Sebuah penelitian terbaru menemukan bahwa microdosing LSD tidak lebih efektif daripada plasebo dalam mengobati depresi. Penelitian ini dilakukan untuk membandingkan efektivitas microdosing LSD dengan plasebo dalam mengurangi gejala depresi. Hasilnya menunjukkan bahwa plasebo memiliki hasil yang lebih baik daripada microdosing LSD.

Microdosing LSD telah menjadi topik perdebatan dalam beberapa tahun terakhir, dengan beberapa penelitian sebelumnya yang menyatakan bahwa microdosing dapat memiliki efek positif pada kesehatan mental. Namun, penelitian terbaru ini menunjukkan bahwa efek microdosing LSD mungkin telah dilebih-lebihkan. Dalam penelitian ini, para peneliti menggunakan metode double-blind untuk membandingkan efektivitas microdosing LSD dengan plasebo. Mereka juga menggunakan skala pengukuran gejala depresi yang telah diverifikasi untuk menilai hasilnya.

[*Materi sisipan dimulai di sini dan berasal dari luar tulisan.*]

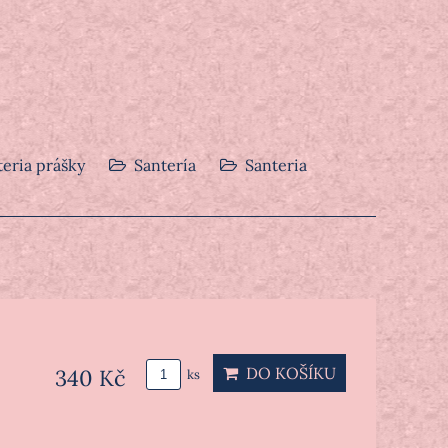
teria prášky
Santería
Santeria
DO KOŠÍKU
340 Kč
ks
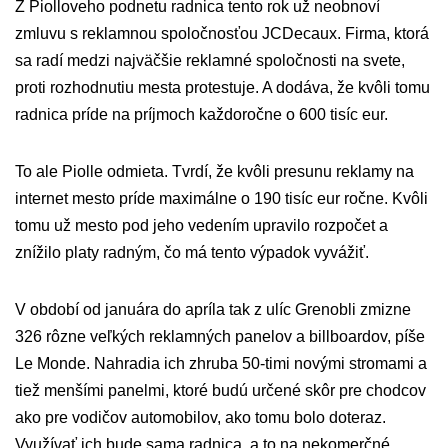
Z Piolloveho podnetu radnica tento rok už neobnoví
zmluvu s reklamnou spoločnosťou JCDecaux. Firma, ktorá
sa radí medzi najväčšie reklamné spoločnosti na svete,
proti rozhodnutiu mesta protestuje. A dodáva, že kvôli tomu
radnica príde na príjmoch každoročne o 600 tisíc eur.
To ale Piolle odmieta. Tvrdí, že kvôli presunu reklamy na
internet mesto príde maximálne o 190 tisíc eur ročne. Kvôli
tomu už mesto pod jeho vedením upravilo rozpočet a
znížilo platy radným, čo má tento výpadok vyvážiť.
V období od januára do apríla tak z ulíc Grenobli zmizne
326 rôzne veľkých reklamných panelov a billboardov, píše
Le Monde. Nahradia ich zhruba 50-timi novými stromami a
tiež menšími panelmi, ktoré budú určené skôr pre chodcov
ako pre vodičov automobilov, ako tomu bolo doteraz.
Využívať ich bude sama radnica, a to na nekomerčné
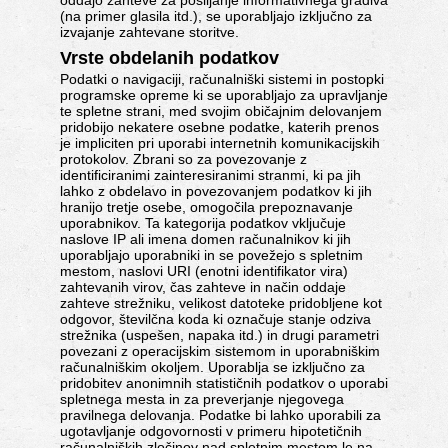
oddajo zahteve za pošiljanje informativnega gradiva
(na primer glasila itd.), se uporabljajo izključno za
izvajanje zahtevane storitve.
Vrste obdelanih podatkov
Podatki o navigaciji, računalniški sistemi in postopki
programske opreme ki se uporabljajo za upravljanje
te spletne strani, med svojim običajnim delovanjem
pridobijo nekatere osebne podatke, katerih prenos
je impliciten pri uporabi internetnih komunikacijskih
protokolov. Zbrani so za povezovanje z
identificiranimi zainteresiranimi stranmi, ki pa jih
lahko z obdelavo in povezovanjem podatkov ki jih
hranijo tretje osebe, omogočila prepoznavanje
uporabnikov. Ta kategorija podatkov vključuje
naslove IP ali imena domen računalnikov ki jih
uporabljajo uporabniki in se povežejo s spletnim
mestom, naslovi URI (enotni identifikator vira)
zahtevanih virov, čas zahteve in način oddaje
zahteve strežniku, velikost datoteke pridobljene kot
odgovor, številčna koda ki označuje stanje odziva
strežnika (uspešen, napaka itd.) in drugi parametri
povezani z operacijskim sistemom in uporabniškim
računalniškim okoljem. Uporablja se izključno za
pridobitev anonimnih statističnih podatkov o uporabi
spletnega mesta in za preverjanje njegovega
pravilnega delovanja. Podatke bi lahko uporabili za
ugotavljanje odgovornosti v primeru hipotetičnih
računalniških zločinov nad spletnim mestom le na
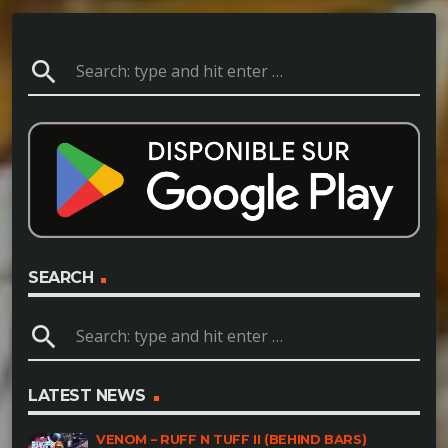
search
SEARCH
search
LATEST NEWS
VENOM – RUFF N TUFF II (BEHIND BARS)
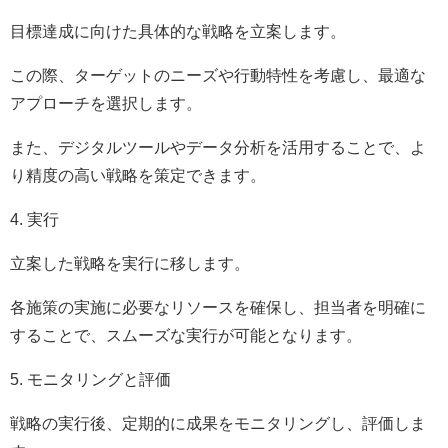
目標達成に向けた具体的な戦略を立案します。
この際、ターゲットのニーズや行動特性を考慮し、最適な
アプローチを選択します。
また、デジタルツールやデータ分析を活用することで、よ
り精度の高い戦略を策定できます。
4. 実行
立案した戦略を実行に移します。
各施策の実施に必要なリソースを確保し、担当者を明確に
することで、スムーズな実行が可能となります。
5. モニタリングと評価
戦略の実行後、定期的に成果をモニタリングし、評価しま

Dampak dari penelitian ini dapat signifikan bagi industri kesehatan mental dan pengguna LSD. Penelitian ini menunjukkan bahwa microdosing LSD tidak dapat diandalkan sebagai metode pengobatan depresi, dan bahwa plasebo dapat memiliki efek yang lebih baik. Hal ini dapat mempengaruhi keputusan pengguna dan dokter dalam memilih metode pengobatan yang tepat. Selain itu, penelitian ini juga dapat memicu penelitian lebih lanjut tentang efektivitas microdosing LSD dan pengembangan metode pengobatan yang lebih efektif untuk depresi.